The Tuesday Takeaway
Meaningful baseball has been relatively scarce for the A’s this year, as is typically the case for a team whose playoff odds have been below the 5 percent mark since early June. But there was meaning aplenty in Tuesday’s game, if only in a symbolic sense: from the third inning on, Oakland was playing under protest.
Baseball under protest is weird in that it looks exactly like baseball without protest (baseball over protest?) and, far more often than not, it ends up not being baseball under protest at all—many teams decline to formally file the necessary paperwork, and even when they choose to do so, their protests are basically never upheld. Per Project Retrosheet, there are just 15 examples of games continued after a successfully overturned protest, and there is but one from this century.
After the game, it became clear that Tuesday’s A’s will not join that set, as manager Bob Melvin said that the protest had been rescinded. The play in question: in the top of the third, with Teoscar Hernandez on first base and no one out, Yonder Alonso fielded a Jake Marisnick bunt on a bounce—seemingly tagging Marisnick as he dove toward first, and then Hernandez, who had not made a run for second and stepped off the bag as Alonso made the tag of Marisnick.
Or not.
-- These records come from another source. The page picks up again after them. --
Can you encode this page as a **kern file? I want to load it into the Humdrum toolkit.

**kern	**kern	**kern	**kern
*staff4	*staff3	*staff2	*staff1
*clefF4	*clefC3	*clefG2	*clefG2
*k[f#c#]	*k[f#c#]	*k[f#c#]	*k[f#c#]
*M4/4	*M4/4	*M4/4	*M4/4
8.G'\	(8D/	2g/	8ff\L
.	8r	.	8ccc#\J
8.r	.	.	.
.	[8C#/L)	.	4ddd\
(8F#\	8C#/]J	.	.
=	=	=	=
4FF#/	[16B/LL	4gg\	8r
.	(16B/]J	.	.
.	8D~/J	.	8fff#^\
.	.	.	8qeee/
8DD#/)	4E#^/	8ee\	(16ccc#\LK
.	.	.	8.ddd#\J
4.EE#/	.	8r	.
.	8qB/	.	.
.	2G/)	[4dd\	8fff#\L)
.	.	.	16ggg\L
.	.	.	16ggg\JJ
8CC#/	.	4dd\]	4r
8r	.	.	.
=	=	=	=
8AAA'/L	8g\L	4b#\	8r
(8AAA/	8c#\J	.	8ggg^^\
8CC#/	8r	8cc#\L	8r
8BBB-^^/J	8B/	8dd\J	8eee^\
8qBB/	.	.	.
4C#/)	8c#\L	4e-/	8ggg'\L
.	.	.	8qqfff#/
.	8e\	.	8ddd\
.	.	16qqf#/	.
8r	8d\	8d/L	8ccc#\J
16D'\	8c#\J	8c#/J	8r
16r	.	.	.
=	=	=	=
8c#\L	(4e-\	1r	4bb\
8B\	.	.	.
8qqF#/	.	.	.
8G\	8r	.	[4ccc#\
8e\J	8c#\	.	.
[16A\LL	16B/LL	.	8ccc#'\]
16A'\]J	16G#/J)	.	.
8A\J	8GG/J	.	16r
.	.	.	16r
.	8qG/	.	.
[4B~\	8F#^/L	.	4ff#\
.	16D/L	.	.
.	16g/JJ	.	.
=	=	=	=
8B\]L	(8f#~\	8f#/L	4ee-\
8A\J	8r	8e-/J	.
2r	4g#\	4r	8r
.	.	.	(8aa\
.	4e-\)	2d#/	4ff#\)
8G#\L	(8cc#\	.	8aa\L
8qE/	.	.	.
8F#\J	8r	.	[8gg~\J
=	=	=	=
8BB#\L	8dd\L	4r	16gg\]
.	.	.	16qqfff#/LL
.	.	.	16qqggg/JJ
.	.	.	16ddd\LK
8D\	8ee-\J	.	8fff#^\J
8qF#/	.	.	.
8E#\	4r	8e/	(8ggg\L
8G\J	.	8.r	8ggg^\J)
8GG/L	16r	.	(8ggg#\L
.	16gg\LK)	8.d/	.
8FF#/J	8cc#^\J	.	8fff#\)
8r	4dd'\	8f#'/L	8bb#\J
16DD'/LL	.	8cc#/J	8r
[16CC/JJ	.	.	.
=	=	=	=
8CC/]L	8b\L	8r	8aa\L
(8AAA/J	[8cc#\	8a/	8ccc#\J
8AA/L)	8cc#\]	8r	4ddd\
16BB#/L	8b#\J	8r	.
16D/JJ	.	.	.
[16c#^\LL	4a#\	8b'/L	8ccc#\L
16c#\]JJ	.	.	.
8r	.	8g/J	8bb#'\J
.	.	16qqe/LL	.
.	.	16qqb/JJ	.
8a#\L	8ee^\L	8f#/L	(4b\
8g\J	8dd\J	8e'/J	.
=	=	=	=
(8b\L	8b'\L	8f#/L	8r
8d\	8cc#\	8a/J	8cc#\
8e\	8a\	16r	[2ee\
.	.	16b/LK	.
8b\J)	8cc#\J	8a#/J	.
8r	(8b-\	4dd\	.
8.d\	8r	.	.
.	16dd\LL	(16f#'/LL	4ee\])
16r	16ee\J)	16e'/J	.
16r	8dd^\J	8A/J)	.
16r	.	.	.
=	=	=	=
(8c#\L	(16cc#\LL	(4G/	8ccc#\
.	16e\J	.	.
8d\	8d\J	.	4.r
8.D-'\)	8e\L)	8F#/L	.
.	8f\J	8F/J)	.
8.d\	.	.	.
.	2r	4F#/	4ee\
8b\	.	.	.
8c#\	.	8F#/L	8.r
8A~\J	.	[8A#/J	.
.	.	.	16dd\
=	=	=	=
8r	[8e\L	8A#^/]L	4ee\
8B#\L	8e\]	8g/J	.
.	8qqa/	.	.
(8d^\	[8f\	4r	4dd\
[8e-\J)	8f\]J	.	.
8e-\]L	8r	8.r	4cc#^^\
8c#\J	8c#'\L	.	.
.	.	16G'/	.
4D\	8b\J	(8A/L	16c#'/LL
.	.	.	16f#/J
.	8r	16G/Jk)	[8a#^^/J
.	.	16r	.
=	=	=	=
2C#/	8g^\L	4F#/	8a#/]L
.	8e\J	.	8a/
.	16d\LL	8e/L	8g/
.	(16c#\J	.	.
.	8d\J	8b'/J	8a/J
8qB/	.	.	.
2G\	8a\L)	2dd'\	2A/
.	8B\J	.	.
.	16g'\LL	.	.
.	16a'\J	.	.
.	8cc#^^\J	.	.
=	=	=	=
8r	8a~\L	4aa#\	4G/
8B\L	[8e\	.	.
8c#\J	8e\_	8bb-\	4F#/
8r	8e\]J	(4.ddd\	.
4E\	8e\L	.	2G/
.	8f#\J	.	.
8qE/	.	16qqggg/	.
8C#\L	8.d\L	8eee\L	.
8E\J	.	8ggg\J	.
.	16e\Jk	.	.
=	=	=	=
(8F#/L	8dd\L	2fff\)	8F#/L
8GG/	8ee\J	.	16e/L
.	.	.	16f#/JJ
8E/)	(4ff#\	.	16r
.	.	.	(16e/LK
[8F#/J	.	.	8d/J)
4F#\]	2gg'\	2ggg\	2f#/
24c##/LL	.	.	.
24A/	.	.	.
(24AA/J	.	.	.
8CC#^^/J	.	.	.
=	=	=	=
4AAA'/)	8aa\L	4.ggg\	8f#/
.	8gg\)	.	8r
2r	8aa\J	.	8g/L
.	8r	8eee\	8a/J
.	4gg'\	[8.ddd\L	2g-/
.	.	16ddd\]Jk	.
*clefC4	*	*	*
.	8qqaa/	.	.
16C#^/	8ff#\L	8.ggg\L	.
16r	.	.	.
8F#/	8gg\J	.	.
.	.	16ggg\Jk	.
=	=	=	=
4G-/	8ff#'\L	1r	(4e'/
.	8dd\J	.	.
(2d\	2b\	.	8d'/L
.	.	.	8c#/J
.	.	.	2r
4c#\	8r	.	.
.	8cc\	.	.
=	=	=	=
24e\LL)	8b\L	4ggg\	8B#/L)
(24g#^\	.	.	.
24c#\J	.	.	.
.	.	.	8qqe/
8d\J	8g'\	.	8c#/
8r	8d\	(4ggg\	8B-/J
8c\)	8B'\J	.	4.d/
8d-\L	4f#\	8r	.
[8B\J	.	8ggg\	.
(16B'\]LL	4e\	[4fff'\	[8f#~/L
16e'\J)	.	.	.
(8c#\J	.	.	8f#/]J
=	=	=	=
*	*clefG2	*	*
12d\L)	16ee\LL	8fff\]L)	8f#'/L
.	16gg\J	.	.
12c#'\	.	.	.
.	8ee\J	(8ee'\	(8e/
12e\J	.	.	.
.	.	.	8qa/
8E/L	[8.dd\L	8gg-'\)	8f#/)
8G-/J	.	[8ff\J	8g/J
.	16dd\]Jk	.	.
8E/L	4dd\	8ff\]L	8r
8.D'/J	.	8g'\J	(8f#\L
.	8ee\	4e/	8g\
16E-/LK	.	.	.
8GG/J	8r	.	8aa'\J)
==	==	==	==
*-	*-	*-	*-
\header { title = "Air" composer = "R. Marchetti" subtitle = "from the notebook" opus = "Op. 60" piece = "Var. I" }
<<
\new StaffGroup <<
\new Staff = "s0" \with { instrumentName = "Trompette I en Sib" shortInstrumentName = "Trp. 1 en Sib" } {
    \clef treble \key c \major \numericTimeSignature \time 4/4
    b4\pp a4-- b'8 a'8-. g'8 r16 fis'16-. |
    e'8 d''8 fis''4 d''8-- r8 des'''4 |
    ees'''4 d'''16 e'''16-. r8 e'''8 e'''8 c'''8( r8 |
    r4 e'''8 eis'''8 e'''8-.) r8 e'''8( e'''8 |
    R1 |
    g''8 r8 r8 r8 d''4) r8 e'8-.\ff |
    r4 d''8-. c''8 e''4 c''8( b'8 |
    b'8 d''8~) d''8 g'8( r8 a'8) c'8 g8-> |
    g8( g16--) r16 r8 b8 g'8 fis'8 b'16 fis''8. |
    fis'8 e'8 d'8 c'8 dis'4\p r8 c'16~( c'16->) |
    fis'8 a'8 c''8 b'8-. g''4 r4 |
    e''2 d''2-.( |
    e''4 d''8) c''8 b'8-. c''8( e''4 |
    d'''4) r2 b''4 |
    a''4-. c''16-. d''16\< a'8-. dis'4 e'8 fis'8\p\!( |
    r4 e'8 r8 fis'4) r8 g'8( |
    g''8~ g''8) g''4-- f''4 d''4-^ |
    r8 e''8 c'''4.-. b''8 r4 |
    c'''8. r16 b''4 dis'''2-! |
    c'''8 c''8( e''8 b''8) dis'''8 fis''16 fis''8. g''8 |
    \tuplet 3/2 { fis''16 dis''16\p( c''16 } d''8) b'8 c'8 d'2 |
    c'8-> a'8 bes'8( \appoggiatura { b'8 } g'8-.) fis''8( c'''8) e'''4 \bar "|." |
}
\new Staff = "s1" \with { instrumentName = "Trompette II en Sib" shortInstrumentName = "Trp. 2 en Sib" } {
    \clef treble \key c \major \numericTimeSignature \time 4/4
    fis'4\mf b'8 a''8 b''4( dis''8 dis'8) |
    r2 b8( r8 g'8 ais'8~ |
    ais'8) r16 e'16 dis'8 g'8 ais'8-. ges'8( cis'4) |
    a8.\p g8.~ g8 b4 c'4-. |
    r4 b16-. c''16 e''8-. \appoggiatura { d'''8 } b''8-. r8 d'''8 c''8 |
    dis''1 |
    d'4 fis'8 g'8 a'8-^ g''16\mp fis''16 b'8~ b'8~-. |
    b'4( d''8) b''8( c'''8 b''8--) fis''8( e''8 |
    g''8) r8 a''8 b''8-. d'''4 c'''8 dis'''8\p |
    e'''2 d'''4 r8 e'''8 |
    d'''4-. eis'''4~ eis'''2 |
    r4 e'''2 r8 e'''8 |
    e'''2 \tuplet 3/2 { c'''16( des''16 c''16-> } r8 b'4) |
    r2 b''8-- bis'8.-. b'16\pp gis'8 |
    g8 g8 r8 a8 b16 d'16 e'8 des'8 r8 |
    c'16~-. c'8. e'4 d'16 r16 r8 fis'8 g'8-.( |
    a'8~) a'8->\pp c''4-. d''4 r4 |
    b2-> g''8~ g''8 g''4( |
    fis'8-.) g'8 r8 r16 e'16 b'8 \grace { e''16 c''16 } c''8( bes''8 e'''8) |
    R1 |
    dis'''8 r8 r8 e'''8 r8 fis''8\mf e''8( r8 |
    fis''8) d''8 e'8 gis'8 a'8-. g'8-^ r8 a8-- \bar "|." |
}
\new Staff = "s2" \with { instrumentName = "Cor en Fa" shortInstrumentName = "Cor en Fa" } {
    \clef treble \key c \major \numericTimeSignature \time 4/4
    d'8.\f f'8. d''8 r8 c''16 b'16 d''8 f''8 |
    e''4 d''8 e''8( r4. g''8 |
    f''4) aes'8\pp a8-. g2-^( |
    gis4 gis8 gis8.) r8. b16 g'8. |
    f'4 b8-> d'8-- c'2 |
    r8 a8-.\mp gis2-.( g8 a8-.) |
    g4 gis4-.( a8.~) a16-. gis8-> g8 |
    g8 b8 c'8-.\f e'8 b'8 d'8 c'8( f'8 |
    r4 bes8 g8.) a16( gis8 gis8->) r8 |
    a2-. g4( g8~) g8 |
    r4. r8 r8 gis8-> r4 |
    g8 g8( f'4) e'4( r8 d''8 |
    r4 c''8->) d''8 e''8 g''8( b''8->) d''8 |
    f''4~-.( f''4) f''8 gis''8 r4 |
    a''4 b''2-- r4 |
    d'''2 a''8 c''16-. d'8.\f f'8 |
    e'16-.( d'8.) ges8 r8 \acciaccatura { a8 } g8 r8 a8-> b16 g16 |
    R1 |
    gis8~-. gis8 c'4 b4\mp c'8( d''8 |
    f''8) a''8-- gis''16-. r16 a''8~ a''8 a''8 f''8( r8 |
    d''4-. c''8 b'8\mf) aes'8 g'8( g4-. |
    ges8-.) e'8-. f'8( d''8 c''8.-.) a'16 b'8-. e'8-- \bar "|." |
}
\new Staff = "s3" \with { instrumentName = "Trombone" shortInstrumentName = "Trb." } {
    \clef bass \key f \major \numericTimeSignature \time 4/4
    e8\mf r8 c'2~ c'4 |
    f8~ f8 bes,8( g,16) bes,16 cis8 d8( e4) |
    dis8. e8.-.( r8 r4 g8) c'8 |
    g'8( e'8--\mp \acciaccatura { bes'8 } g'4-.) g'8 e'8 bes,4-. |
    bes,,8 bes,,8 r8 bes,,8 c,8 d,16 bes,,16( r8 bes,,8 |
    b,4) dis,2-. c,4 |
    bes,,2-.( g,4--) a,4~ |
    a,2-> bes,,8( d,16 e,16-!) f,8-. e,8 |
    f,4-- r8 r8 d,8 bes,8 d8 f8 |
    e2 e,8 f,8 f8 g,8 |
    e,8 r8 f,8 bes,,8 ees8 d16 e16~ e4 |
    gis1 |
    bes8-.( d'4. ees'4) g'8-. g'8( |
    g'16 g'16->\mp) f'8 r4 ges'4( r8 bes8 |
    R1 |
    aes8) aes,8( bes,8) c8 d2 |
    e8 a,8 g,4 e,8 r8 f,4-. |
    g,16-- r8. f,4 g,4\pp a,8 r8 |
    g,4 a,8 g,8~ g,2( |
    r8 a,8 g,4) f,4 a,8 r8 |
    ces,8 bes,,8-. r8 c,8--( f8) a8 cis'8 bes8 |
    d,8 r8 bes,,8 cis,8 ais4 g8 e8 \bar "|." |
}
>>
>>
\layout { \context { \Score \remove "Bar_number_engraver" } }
Everyone was confused.
Marisnick was called safe, leading A’s manager Bob Melvin to challenge. A replay review brought a reversal, but not the one Melvin had been looking for—under the new call, Marisnick was in fact out, but Hernandez was safe, with the replay official saying that Hernandez had been reacting to the incorrect call on Marisnick and therefore should be awarded first base. Oakland did not agree, and so—
The A's are playing this game under protest. pic.twitter.com/2yx6qIn4fV
— Oakland Athletics (@Athletics) September 21, 2016
Ultimately, the baserunner didn’t matter, as Sean Manaea got Yulieski Gurriel to ground into an inning-ending double play two batters later. The A’s didn’t get their first hit off of Astros starter Joe Musgrove until the sixth, but the one run they scored in the inning for a 1-0 lead was matched by Houston in the very next frame, and the game remained tied long enough to call for extra innings. But an Astros run in the top of the 10th went unanswered by the A’s, who loaded the bases and left them that way, and Oakland took a 2-1 loss along with their revoked protest.
Terry Francona’s willingness to defy convention with his use of closer Andrew Miller is no secret, and he continued to do so Tuesday. For the 15th time in 21 appearances, Miller was brought out before the ninth—this time with one out in the eighth in a 1-1 game against the Royals.
It paid off for Cleveland, as it so often has, with Miller being predictably lights out and making Kansas City look very silly indeed on three strikeouts.
In the bottom of the ninth, Brandon Guyer backed him up with a single to score Coco Crisp and walk it off for Cleveland—their best-in-baseball 11th walk-off win, dropping their magic number to six.
David Ortiz added a bit more to the glory of his last season with his 36th home run of 2016 (breaking the record for the most by a player in his final year, assuming this remains his final year). The three-run shot helped push the Red Sox to a 5-2 win over the Orioles, along with a strong performance by starter Eduardo Rodriguez. Now riding a six-game win streak, the Red Sox have a magic number of eight to win the division, while the Orioles still hold the second wild card spot.
The Giants’ bullpen with a one-run lead has been a rather frightening thing of late. So Brandon Belt added a little insurance with a solo shot to give San Francisco a 2-0 lead over L.A. in the top of the ninth…. and this time, it held up. A 1-2-3 inning by Sergio Romo gave the Giants the win, putting them in a three-way tie for the two wild card spots with the Cardinals and Mets, along with making their record with a ninth-inning lead this September a bit more respectable (seven wins, five losses).
The Marlins’ win over the Nationals was close (1-0) and efficient (just two hours and 11 minutes), powered by strong nights from each of Miami’s biggest stars. In eight shutout innings, Jose Fernandez walked none and struck out 12, while Giancarlo Stanton provided the game’s only offense with a solo shot.
Defensive Play of the Day
Andrelton Simmons on defense is the stuff of countless highlight reels. Andrelton Simmons at the plate leading to Nick Martinez on defense, however, is a little more unusual:
The behind-the-back grab was the first half of a double play and part of an eventual 5-4 Rangers victory over the Angels, which led to this glorious Mike Scioscia face.
What to Watch on Wednesday
Monday, Rick Porcello added to his Cy Young case with a 89-pitch complete game; Wednesday, three of his closest competitors for the award will have a chance to answer. Chris Sale, Masahiro Tanaka and Corey Kluber will all be in action—against the Phillies at 7:05 EST, the Rays at 7:10, and the Royals at 7:10, respectively.